Ne stoppez jamais un anticoagulant de votre propre initiative pour pouvoir recevoir des aiguilles. Si la situation n’est pas claire, le praticien peut échanger avec le médecin prescripteur avant de commencer. Cette vérification protège votre sécurité, sans remplacer les consignes de votre médecin.

Faut-il arrêter la kinésithérapie ou les exercices pendant l’acupuncture ?

L’acupuncture ne justifie généralement pas l’arrêt d’un programme de kinésithérapie ou d’exercices validé par un professionnel de santé. Dans la gonarthrose et dans de nombreuses douleurs mécaniques, le mouvement adapté aide à préserver la mobilité, à renforcer les muscles et à retrouver progressivement de la confiance dans l’appui.

Les exercices doivent toutefois rester compatibles avec votre douleur et votre récupération. Une légère gêne pendant un effort peut parfois être acceptable, mais une douleur nettement plus forte, un gonflement qui augmente ou une limitation nouvelle nécessitent une adaptation du programme.
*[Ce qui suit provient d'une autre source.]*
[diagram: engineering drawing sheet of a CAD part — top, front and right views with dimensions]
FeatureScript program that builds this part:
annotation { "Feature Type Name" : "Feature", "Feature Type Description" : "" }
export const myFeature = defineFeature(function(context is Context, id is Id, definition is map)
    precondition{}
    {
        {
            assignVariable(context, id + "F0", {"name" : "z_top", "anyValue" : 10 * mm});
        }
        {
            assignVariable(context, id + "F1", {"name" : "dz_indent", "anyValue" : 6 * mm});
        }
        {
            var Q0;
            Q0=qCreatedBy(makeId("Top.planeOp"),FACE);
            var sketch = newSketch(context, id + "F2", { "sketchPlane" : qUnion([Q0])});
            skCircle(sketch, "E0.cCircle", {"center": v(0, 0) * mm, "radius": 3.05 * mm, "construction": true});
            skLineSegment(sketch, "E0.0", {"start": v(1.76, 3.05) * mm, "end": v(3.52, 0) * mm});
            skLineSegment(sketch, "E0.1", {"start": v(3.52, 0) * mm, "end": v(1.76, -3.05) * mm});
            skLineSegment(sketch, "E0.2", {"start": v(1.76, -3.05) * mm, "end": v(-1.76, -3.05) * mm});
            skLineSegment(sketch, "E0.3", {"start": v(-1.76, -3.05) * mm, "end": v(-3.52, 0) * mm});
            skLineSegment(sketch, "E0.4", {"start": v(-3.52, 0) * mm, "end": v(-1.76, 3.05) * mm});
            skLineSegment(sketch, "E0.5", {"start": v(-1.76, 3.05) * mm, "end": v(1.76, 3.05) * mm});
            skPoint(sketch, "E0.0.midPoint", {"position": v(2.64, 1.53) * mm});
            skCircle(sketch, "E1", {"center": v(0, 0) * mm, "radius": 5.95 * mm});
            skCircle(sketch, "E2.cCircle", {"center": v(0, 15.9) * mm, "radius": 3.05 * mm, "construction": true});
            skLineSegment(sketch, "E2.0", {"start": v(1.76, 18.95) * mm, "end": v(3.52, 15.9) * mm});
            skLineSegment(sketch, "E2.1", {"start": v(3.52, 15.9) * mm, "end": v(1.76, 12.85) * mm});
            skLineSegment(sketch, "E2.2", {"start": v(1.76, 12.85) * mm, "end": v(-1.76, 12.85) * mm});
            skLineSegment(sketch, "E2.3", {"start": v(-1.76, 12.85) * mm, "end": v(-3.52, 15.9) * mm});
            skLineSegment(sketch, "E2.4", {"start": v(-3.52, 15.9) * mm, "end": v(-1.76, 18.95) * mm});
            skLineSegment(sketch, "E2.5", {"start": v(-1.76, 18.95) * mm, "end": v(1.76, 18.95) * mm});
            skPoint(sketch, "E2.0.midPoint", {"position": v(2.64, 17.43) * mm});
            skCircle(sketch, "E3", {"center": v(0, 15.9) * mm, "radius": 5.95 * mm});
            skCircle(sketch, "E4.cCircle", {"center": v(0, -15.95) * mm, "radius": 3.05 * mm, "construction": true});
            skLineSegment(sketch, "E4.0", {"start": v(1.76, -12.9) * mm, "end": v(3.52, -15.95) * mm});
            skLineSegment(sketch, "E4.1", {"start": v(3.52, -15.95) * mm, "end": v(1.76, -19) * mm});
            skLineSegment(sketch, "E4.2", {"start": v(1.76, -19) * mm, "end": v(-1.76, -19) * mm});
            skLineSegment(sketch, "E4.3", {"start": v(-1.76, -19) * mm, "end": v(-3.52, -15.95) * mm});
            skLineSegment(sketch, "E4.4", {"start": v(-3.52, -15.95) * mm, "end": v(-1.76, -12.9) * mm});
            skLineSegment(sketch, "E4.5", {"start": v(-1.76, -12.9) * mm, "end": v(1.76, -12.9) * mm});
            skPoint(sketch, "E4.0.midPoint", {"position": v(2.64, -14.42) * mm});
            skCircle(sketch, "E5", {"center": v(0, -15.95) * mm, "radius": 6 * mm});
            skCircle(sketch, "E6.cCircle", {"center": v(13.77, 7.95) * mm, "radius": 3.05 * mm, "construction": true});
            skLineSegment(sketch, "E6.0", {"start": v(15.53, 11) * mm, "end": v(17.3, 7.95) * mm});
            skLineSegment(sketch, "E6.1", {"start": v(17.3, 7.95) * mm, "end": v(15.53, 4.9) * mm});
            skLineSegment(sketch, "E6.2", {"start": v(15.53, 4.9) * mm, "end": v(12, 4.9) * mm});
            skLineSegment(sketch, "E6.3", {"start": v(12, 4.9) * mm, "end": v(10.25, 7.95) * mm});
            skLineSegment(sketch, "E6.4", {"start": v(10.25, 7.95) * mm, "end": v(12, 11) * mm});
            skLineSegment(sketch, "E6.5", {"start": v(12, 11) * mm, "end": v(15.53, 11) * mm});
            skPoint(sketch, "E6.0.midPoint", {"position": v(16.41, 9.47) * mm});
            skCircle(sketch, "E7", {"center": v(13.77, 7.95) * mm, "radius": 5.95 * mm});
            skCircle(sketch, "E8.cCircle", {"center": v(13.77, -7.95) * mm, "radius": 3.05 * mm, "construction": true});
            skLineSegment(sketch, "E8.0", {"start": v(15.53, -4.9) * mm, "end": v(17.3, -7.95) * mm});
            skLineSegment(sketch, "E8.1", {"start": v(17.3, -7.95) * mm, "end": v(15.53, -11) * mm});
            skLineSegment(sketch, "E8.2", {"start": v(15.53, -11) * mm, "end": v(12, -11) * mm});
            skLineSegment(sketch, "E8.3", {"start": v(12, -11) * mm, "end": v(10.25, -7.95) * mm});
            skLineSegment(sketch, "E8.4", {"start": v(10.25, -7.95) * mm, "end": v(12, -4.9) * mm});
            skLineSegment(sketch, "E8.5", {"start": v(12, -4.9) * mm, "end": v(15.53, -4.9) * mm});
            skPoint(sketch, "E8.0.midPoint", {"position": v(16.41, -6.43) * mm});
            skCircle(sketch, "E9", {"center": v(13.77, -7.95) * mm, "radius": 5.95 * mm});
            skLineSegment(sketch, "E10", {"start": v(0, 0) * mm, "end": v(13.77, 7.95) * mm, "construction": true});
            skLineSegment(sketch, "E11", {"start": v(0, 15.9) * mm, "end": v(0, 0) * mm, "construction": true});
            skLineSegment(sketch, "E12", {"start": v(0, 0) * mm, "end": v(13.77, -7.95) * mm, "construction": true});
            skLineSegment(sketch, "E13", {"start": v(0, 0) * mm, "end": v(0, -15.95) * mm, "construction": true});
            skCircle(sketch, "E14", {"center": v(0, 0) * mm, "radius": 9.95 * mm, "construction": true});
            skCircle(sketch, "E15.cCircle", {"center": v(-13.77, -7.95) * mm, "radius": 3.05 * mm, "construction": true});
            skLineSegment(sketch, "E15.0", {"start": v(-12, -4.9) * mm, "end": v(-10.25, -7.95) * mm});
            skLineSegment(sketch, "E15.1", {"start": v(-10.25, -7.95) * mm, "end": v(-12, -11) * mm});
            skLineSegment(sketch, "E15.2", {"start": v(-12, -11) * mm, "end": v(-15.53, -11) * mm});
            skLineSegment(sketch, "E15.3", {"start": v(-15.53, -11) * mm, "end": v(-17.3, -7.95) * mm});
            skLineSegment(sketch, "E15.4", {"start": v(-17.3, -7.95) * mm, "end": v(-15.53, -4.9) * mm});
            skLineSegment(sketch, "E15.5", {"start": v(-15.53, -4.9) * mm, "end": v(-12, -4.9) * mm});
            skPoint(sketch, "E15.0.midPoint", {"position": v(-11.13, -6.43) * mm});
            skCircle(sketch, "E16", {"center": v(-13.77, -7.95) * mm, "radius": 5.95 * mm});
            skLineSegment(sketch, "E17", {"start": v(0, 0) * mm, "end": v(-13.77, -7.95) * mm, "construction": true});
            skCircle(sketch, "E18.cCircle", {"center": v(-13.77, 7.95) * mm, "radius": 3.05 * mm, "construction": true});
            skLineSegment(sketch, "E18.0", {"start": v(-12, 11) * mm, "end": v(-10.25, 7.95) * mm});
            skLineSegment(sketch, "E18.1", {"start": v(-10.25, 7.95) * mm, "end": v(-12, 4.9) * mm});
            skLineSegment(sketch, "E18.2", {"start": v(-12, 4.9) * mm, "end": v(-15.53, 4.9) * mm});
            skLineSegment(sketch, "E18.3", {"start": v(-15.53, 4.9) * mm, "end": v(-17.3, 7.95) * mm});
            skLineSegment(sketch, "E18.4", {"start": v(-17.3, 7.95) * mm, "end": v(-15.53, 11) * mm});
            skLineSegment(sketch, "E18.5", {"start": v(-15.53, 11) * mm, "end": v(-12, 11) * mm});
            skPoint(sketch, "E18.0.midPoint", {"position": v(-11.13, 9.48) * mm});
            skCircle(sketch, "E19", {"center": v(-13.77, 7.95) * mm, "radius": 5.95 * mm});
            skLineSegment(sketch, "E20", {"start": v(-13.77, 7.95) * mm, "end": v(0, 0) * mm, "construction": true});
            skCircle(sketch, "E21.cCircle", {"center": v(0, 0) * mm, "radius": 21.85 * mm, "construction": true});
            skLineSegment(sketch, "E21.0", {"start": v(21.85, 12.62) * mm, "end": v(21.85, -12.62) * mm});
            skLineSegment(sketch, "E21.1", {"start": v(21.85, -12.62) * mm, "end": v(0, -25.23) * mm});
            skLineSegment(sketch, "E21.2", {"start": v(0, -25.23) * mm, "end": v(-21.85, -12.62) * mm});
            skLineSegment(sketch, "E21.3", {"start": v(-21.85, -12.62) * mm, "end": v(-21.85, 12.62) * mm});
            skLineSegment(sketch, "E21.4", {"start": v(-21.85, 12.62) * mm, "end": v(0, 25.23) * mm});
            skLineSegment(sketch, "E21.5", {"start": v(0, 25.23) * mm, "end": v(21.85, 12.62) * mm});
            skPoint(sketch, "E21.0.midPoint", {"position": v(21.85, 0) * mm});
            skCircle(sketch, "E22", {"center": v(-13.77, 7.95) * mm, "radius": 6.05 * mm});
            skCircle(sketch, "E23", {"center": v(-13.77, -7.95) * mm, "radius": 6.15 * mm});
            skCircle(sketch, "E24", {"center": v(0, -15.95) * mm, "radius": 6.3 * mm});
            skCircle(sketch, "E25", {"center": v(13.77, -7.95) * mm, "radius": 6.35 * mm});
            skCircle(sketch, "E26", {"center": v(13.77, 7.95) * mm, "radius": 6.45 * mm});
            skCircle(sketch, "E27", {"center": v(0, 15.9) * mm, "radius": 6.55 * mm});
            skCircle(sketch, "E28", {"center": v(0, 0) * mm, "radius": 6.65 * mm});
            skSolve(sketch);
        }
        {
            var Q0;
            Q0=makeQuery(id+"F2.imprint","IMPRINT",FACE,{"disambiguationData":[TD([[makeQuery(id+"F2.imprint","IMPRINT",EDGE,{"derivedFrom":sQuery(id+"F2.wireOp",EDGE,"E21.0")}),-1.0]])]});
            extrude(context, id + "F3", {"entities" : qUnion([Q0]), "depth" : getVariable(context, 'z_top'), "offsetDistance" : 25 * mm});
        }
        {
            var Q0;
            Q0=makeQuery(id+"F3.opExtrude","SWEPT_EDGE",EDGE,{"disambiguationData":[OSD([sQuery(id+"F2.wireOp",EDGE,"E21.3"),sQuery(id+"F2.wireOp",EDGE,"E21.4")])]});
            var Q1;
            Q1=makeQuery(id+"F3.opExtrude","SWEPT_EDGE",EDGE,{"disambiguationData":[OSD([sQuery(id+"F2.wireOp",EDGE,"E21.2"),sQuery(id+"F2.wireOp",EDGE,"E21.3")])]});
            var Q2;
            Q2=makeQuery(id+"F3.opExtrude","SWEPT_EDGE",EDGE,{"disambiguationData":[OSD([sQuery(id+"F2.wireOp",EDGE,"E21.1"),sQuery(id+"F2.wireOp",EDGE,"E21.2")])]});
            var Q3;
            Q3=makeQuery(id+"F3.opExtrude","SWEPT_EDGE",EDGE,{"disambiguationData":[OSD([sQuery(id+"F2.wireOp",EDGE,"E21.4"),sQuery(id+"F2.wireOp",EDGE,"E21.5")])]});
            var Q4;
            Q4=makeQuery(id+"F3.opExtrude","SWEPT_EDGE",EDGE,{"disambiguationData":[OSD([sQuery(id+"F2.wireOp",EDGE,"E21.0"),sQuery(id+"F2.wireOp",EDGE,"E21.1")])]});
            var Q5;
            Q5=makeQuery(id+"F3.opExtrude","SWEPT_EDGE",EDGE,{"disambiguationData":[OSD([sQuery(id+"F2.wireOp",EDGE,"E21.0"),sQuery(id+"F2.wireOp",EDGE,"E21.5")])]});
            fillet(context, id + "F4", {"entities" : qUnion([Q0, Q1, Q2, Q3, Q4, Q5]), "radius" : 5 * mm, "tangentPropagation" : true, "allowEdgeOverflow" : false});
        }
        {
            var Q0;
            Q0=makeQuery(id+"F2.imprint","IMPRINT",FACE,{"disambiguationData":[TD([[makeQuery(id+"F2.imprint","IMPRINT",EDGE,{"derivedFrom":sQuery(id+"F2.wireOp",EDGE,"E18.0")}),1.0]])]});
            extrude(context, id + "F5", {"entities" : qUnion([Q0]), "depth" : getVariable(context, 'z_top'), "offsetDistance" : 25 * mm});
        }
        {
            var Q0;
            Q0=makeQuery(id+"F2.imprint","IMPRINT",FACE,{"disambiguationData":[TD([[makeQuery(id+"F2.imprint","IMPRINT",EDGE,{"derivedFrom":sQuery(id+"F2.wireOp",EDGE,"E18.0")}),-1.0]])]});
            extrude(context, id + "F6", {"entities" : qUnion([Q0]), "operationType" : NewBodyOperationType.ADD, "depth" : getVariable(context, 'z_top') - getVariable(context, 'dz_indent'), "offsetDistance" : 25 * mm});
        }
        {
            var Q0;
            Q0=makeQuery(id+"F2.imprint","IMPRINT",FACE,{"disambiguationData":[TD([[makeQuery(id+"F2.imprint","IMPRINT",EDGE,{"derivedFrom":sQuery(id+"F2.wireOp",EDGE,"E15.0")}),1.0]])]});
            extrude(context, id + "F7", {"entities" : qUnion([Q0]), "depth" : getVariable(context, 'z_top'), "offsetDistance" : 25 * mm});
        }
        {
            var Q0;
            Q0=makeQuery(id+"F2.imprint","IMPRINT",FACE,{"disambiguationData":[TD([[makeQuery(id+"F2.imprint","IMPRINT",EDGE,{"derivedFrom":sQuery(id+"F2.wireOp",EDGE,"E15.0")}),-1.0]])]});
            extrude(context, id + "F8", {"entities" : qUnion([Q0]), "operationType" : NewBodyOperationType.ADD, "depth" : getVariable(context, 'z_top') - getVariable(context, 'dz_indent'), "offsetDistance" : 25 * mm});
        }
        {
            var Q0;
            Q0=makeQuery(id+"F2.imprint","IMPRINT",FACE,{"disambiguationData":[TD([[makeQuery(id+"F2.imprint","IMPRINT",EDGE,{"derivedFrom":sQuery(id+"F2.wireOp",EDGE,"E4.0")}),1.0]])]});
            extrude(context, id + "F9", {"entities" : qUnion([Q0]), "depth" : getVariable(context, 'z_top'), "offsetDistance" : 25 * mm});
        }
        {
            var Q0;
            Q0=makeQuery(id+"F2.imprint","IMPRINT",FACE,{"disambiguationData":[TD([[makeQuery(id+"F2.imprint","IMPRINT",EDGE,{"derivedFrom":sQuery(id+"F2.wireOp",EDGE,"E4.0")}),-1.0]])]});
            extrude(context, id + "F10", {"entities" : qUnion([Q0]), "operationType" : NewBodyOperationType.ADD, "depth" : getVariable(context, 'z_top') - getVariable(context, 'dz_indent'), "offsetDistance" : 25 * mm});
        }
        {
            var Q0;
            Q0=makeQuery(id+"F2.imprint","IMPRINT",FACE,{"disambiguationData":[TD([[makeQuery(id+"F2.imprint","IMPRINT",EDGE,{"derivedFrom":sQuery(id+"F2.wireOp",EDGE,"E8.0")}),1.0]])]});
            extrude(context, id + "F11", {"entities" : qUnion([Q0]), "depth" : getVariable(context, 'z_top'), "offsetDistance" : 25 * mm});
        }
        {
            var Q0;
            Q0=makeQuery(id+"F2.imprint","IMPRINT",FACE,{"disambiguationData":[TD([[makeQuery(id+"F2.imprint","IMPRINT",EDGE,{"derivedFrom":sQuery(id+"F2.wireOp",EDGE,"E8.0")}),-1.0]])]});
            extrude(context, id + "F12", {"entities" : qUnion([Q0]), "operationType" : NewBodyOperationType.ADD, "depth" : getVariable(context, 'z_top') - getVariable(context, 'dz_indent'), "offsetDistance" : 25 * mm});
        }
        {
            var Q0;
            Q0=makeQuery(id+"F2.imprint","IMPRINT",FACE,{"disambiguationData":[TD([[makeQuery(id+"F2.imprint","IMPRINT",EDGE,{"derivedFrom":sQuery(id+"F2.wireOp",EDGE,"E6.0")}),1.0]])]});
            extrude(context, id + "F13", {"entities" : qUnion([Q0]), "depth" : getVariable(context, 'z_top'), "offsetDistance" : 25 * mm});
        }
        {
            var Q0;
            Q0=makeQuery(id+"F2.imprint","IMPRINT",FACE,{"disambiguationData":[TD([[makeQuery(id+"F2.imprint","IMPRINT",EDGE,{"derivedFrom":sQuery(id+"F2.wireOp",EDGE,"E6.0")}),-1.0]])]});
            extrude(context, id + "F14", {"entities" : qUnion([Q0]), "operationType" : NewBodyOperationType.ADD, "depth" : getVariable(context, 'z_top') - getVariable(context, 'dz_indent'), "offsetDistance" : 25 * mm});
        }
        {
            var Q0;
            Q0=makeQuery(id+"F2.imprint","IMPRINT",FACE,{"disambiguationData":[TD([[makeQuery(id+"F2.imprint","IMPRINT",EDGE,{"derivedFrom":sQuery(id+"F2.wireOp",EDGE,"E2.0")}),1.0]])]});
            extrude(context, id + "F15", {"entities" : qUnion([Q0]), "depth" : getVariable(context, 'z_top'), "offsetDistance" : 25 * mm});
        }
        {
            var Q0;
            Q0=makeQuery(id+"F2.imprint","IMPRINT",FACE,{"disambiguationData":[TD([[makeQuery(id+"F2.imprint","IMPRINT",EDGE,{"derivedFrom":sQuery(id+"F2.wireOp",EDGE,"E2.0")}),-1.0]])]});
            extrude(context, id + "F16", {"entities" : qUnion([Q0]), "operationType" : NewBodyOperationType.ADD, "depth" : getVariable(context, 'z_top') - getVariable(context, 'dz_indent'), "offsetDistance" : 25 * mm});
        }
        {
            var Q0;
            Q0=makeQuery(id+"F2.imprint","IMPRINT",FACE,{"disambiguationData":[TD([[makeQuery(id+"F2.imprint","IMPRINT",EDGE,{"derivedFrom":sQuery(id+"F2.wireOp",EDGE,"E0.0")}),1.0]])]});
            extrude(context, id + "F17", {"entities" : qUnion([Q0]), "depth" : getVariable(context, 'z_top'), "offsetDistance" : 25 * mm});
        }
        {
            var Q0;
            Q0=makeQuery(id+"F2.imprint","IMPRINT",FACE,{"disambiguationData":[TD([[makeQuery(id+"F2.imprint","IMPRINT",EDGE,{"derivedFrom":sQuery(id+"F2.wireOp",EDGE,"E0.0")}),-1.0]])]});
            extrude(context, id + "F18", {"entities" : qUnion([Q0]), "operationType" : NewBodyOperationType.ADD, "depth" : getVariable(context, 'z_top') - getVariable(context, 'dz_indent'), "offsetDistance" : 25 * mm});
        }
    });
Parlez-en à votre kinésithérapeute si vous avez du mal à réaliser les mouvements après une séance d’acupuncture. Il pourra réduire temporairement l’intensité, modifier certains exercices ou vérifier qu’une autre cause n’explique pas l’aggravation. L’acupuncture peut accompagner la rééducation, mais elle ne la remplace pas.

Quand faut-il consulter un médecin plutôt que prendre rendez-vous pour de l’acupuncture ?

Une douleur intense ou apparue après un traumatisme doit d’abord être évaluée médicalement. Il en va de même si vous ne pouvez pas prendre appui, si le genou semble déformé, s’il est bloqué ou si son volume augmente rapidement.

Consultez rapidement si le genou devient rouge, chaud et gonflé, en particulier lorsque ces signes s’accompagnent de fièvre. Une douleur importante au mollet avec gonflement ou chaleur doit aussi être signalée rapidement, surtout si elle apparaît avec un essoufflement, une douleur thoracique ou un malaise.

Même sans signe d’urgence, prenez rendez-vous si la douleur persiste, s’aggrave ou revient régulièrement malgré le repos et l’adaptation des activités. Un genou instable, une douleur nocturne inhabituelle ou une gêne qui limite vos déplacements méritent également un avis. Le médecin pourra rechercher la cause de la gonalgie et déterminer si l’acupuncture peut être envisagée sans retarder un traitement nécessaire.

Conclusion

Oui, l’acupuncture peut éventuellement soulager une gonalgie, surtout lorsqu’elle est liée à une gonarthrose. Son effet reste toutefois variable, généralement modeste et plutôt temporaire. Elle peut réduire la douleur et faciliter certains mouvements, mais elle ne répare ni le cartilage, ni un ménisque, ni un ligament.

Elle doit donc rester un complément, et non le traitement principal. L’identification de la cause, l’exercice thérapeutique, la rééducation et les explications adaptées restent essentiels pour retrouver une meilleure fonction du genou.

Si la douleur persiste, s’aggrave ou s’accompagne d’un gonflement important, d’une rougeur, de fièvre, d’un blocage ou d’une impossibilité de prendre appui, demandez d’abord un avis médical. En l’absence de signe d’alerte, vous pouvez ensuite discuter d’un essai encadré avec un professionnel formé, à condition d’avoir des attentes réalistes et de respecter les précautions liées à votre situation.